Das Zentrum für Fort- und Weiterbildung am Klinikum Fichtelgebirge bildet auch überregional dringend benötigtes medizinisches und pflegerisches Personal aus. Nun durften die Verantwortlichen des Zentrums für Fort- und Weiterbildung die ersten zehn Absolventen beglückwünschen, informiert das Klinikum in einer Pressemitteilung. Die Teilnehmer des Kurses, die aus einem Gebiet von Zwickau bis Nürnberg zur Fortbildung nach Marktredwitz kamen, konnten sich erfolgreich zum Technischen Sterilisationsassistenten qualifizieren. Die Ausbildung dauerte drei Monate und fand berufsbegleitend statt. Die Teilnehmer im ersten Kurs absolvierten 120 Stunden Theorie und 230 Stunden Praxis.

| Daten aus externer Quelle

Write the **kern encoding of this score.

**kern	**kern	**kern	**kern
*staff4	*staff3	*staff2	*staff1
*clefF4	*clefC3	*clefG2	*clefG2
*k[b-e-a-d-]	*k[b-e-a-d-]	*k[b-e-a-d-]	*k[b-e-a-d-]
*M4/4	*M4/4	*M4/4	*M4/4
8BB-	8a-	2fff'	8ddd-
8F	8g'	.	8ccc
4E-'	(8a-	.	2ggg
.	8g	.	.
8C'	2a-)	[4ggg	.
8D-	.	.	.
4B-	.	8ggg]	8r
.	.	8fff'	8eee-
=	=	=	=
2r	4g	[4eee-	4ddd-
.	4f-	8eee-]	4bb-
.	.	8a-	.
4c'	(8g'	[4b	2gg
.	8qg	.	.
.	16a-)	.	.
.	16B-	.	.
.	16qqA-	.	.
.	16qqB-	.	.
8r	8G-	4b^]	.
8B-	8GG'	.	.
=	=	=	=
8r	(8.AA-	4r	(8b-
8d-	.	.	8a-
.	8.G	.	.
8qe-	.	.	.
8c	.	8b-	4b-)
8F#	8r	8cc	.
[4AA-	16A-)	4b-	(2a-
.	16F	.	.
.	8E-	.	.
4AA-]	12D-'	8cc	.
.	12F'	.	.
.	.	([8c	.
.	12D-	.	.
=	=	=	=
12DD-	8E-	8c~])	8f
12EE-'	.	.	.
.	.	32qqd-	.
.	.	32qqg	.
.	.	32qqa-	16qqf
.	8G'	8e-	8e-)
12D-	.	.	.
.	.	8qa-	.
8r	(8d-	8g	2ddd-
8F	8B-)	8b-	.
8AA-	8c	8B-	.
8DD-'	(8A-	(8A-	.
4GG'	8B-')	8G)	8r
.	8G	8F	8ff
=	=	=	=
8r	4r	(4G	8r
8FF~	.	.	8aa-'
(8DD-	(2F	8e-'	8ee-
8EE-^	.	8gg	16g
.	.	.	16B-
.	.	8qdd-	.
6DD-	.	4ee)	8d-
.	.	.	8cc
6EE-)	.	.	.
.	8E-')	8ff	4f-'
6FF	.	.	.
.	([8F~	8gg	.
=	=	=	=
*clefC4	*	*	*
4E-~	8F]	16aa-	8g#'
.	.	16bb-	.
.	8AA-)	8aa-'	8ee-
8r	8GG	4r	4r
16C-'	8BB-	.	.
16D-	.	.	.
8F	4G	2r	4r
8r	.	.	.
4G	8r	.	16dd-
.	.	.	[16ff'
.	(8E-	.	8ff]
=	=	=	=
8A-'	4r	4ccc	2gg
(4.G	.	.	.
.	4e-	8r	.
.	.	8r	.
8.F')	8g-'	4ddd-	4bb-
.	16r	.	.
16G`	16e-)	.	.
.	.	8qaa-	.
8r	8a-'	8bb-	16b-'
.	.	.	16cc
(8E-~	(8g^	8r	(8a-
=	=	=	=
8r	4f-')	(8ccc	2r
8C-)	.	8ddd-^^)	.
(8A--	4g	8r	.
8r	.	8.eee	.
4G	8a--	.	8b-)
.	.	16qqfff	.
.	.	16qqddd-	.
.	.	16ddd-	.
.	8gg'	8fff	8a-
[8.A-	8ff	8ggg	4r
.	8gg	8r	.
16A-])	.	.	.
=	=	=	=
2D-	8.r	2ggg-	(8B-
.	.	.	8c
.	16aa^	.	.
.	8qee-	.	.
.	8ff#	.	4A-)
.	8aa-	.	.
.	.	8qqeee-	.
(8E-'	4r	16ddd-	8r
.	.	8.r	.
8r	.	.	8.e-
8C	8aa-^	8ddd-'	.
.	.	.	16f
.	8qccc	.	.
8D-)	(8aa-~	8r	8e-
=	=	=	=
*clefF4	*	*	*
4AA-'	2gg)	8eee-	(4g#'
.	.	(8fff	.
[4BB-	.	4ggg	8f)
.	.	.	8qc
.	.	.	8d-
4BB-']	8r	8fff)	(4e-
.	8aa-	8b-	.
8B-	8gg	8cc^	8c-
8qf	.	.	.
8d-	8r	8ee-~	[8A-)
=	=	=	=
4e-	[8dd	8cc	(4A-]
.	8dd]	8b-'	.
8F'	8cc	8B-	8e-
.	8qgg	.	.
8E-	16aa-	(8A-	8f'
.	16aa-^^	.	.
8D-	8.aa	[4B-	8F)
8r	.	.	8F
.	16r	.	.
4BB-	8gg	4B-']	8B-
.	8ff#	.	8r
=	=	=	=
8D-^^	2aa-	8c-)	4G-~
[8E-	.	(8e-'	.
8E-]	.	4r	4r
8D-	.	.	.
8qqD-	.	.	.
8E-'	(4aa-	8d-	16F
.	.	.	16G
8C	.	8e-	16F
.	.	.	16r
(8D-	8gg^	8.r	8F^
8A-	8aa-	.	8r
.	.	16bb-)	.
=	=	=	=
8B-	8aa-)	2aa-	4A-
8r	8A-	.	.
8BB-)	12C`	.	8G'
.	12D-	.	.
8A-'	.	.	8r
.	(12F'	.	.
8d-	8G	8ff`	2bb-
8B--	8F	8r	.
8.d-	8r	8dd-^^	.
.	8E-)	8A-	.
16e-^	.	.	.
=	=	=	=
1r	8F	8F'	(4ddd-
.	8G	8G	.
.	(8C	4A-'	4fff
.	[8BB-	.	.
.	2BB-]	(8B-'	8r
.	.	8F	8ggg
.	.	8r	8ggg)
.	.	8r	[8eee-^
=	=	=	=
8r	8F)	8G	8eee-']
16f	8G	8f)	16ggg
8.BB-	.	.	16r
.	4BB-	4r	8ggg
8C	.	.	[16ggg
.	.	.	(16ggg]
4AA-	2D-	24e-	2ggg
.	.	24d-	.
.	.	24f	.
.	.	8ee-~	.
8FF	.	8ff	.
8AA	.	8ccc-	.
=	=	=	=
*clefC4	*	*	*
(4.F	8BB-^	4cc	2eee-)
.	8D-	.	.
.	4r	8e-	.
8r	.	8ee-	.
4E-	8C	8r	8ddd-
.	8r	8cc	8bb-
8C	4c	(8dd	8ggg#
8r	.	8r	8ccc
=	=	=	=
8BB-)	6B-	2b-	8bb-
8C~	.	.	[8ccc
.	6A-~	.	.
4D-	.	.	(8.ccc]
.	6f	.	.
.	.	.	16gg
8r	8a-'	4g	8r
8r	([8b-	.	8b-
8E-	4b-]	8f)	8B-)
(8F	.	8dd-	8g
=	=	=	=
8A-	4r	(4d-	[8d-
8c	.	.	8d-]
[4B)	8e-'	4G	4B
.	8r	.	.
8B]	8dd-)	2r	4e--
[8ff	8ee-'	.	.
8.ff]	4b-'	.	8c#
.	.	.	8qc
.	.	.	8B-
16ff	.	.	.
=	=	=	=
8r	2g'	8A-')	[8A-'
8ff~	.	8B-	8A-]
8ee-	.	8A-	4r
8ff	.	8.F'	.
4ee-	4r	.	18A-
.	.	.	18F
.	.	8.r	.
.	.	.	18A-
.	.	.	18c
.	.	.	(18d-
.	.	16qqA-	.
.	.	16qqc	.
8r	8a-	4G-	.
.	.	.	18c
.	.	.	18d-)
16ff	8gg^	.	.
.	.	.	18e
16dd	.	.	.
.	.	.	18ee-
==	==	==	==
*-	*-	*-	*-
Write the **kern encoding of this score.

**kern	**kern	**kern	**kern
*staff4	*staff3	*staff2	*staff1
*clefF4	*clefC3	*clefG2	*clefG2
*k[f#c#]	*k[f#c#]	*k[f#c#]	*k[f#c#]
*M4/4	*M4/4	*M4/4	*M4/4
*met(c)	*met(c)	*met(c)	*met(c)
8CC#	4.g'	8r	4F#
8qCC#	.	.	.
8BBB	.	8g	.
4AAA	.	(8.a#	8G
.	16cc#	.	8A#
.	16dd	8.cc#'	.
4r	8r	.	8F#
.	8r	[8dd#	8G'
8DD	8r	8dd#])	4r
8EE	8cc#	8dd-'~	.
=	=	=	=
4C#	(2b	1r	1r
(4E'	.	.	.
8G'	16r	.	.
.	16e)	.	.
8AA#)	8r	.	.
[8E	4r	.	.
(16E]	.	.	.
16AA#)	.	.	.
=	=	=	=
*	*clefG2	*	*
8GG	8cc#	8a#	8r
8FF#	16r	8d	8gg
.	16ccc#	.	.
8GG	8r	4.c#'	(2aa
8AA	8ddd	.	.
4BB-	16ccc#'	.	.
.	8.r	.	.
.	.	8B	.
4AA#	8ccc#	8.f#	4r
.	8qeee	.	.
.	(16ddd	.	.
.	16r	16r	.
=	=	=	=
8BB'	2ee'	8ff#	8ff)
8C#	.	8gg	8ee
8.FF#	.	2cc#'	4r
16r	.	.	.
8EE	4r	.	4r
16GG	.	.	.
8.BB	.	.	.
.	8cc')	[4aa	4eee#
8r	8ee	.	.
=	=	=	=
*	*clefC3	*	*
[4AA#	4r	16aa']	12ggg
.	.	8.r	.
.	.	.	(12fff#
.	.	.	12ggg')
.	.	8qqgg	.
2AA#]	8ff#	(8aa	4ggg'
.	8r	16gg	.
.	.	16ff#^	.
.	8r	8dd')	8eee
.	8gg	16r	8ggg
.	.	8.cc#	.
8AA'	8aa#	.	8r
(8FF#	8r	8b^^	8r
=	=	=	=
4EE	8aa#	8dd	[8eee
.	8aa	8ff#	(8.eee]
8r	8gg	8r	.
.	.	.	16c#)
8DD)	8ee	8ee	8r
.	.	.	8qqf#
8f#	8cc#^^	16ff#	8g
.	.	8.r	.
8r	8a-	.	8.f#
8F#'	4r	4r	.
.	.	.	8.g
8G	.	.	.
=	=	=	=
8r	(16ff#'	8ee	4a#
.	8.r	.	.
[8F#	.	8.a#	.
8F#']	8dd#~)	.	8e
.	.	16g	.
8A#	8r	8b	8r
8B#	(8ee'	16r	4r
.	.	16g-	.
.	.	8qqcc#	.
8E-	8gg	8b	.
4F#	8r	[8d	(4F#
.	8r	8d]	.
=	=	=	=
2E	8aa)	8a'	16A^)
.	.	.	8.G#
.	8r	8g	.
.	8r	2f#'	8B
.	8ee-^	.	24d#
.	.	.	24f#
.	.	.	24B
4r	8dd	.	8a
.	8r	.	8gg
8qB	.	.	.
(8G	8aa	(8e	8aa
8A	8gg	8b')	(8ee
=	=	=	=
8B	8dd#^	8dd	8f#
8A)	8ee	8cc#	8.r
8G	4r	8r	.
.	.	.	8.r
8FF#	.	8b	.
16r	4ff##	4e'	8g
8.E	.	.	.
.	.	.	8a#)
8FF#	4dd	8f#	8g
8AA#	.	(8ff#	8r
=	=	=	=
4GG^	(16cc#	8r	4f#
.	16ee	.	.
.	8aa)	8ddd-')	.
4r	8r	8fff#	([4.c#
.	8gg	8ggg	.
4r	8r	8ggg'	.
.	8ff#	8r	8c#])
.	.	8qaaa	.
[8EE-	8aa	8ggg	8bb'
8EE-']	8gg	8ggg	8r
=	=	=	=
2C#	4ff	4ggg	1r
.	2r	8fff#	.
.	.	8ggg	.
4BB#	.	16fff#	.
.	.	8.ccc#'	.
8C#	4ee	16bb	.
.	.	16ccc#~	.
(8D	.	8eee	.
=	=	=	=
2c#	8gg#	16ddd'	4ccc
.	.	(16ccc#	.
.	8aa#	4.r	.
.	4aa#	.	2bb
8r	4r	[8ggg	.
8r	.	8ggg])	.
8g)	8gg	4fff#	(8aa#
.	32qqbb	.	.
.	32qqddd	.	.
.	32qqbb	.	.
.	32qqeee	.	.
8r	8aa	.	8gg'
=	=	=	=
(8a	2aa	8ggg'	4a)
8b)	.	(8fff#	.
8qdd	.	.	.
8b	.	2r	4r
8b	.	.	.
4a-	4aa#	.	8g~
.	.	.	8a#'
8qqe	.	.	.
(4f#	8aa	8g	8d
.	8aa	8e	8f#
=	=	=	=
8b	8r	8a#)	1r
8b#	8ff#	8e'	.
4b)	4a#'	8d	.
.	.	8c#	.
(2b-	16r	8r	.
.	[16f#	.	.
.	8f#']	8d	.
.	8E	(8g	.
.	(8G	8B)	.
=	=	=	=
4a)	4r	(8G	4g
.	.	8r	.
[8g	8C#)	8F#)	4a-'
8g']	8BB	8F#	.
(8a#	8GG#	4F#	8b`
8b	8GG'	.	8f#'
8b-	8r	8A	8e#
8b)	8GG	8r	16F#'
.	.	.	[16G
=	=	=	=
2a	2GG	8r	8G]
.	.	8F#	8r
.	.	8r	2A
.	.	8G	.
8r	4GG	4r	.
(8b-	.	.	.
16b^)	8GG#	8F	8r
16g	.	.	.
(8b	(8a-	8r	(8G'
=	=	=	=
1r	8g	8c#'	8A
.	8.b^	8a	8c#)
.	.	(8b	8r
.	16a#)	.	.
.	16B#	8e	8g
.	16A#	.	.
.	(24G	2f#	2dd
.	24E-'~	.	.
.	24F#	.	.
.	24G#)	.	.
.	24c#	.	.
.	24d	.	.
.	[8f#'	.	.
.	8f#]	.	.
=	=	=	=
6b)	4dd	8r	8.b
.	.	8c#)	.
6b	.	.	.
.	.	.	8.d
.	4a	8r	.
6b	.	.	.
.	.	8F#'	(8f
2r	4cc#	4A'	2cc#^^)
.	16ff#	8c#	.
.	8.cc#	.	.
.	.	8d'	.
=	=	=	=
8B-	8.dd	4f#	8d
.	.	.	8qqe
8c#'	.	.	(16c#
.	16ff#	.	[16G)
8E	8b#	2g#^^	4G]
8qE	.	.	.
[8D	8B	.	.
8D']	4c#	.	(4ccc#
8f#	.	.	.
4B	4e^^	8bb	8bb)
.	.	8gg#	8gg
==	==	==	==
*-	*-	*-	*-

Mit ihrem Abschluss sind die neuen Fachkräfte, die bereits in medizinischen oder pflegerischen Berufen tätig waren, nun mit der Aufbereitung von Medizinprodukten betraut und können diese auch selbstständig und eigenverantwortlich durchführen, so das Klinikum Fichtelgebirge.
Die Zertifikatsübergabe erfolgte durch Christine Hippmann, Stellvertreterin des Selber Oberbürgermeisters, den Marktredwitzer Oberbürgermeister Oliver Weigel sowie Alexander Meyer, Geschäftsführer des Klinikums Fichtelgebirge. Landrat Peter Berek übersandte als Anerkennung Geschenke an die erfolgreichen Teilnehmer. In ihren Ansprachen waren sich alle über die Notwendigkeit einig, hochqualifiziertes medizinisches Fachpersonal auszubilden.
Auch feierte das Zentrum für Fort- und Weiterbildung sein einjähriges Bestehen am Klinikum Fichtelgebirge. Derzeit laufen noch Weiterbildungen (DKG): „Pflege im Operationsdienst“, „Intensiv- und Anästhesiepflege“, „Notfallpflege und Praxisanleitung“ mit insgesamt 50 Teilnehmern.